» **PROBLEM TO SOLVE**: Within the entries below, the lines from the one with "От 31-ви март ДФЗ" through the one with "Tester l'outil" are to be set down exactly, both ends kept.

» **PROVIDED DATA**:
Start of Block
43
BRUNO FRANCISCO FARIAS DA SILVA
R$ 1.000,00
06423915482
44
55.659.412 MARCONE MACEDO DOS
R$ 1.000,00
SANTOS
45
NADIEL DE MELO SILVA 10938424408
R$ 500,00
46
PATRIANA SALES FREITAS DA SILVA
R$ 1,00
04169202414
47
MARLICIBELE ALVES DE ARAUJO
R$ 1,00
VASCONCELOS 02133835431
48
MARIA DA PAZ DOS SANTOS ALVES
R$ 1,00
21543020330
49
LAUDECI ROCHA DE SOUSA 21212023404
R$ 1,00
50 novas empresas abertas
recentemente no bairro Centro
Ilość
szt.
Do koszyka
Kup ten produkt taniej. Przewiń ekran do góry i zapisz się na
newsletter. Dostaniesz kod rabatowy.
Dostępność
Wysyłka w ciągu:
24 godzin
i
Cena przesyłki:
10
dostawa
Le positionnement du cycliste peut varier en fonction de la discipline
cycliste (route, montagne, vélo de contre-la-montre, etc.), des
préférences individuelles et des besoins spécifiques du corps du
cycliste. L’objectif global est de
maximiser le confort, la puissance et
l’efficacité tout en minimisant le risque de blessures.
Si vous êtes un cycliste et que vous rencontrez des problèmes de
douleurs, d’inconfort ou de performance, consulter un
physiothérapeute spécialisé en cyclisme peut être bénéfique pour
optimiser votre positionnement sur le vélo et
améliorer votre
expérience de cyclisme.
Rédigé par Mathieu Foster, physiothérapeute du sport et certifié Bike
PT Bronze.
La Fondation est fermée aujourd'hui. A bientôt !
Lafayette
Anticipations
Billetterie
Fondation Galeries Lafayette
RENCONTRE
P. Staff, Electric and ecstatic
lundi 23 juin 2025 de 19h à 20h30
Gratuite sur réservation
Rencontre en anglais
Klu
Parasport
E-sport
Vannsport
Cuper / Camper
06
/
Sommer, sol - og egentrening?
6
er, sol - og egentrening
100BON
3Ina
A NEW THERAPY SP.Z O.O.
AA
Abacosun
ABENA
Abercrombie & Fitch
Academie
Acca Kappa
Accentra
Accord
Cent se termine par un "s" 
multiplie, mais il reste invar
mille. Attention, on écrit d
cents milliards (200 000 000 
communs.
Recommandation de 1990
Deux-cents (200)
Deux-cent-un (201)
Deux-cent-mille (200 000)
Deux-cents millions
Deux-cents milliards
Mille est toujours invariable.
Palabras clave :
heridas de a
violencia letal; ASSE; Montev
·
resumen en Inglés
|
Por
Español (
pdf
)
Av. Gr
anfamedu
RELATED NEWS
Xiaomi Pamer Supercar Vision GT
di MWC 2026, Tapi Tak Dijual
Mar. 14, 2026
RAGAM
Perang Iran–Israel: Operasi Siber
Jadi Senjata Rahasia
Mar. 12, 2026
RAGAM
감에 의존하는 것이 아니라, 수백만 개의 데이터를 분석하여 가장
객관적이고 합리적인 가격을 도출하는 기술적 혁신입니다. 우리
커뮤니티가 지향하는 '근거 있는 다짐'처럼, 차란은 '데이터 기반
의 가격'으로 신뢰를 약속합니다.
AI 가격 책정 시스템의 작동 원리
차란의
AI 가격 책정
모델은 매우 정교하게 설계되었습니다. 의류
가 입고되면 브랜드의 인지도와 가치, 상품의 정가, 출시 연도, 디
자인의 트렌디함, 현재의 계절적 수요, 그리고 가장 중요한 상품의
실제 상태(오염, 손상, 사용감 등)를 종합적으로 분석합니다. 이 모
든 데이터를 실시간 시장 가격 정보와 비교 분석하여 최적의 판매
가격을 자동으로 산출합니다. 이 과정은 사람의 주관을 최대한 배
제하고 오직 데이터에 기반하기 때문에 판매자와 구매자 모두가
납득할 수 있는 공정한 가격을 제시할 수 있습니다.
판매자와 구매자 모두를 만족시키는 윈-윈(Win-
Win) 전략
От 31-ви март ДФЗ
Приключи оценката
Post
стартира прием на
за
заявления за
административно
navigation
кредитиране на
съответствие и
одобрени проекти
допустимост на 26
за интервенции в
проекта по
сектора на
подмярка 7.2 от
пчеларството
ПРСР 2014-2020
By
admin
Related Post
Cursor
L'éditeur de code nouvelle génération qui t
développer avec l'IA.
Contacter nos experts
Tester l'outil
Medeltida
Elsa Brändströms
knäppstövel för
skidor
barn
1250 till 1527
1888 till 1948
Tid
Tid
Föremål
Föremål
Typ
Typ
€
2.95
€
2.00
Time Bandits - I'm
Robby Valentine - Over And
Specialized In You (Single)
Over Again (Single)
End of Block
» **TASK RESPONSE**:
От 31-ви март ДФЗ
Приключи оценката
Post
стартира прием на
за
заявления за
административно
navigation
кредитиране на
съответствие и
одобрени проекти
допустимост на 26
за интервенции в
проекта по
сектора на
подмярка 7.2 от
пчеларството
ПРСР 2014-2020
By
admin
Related Post
Cursor
L'éditeur de code nouvelle génération qui t
développer avec l'IA.
Contacter nos experts
Tester l'outil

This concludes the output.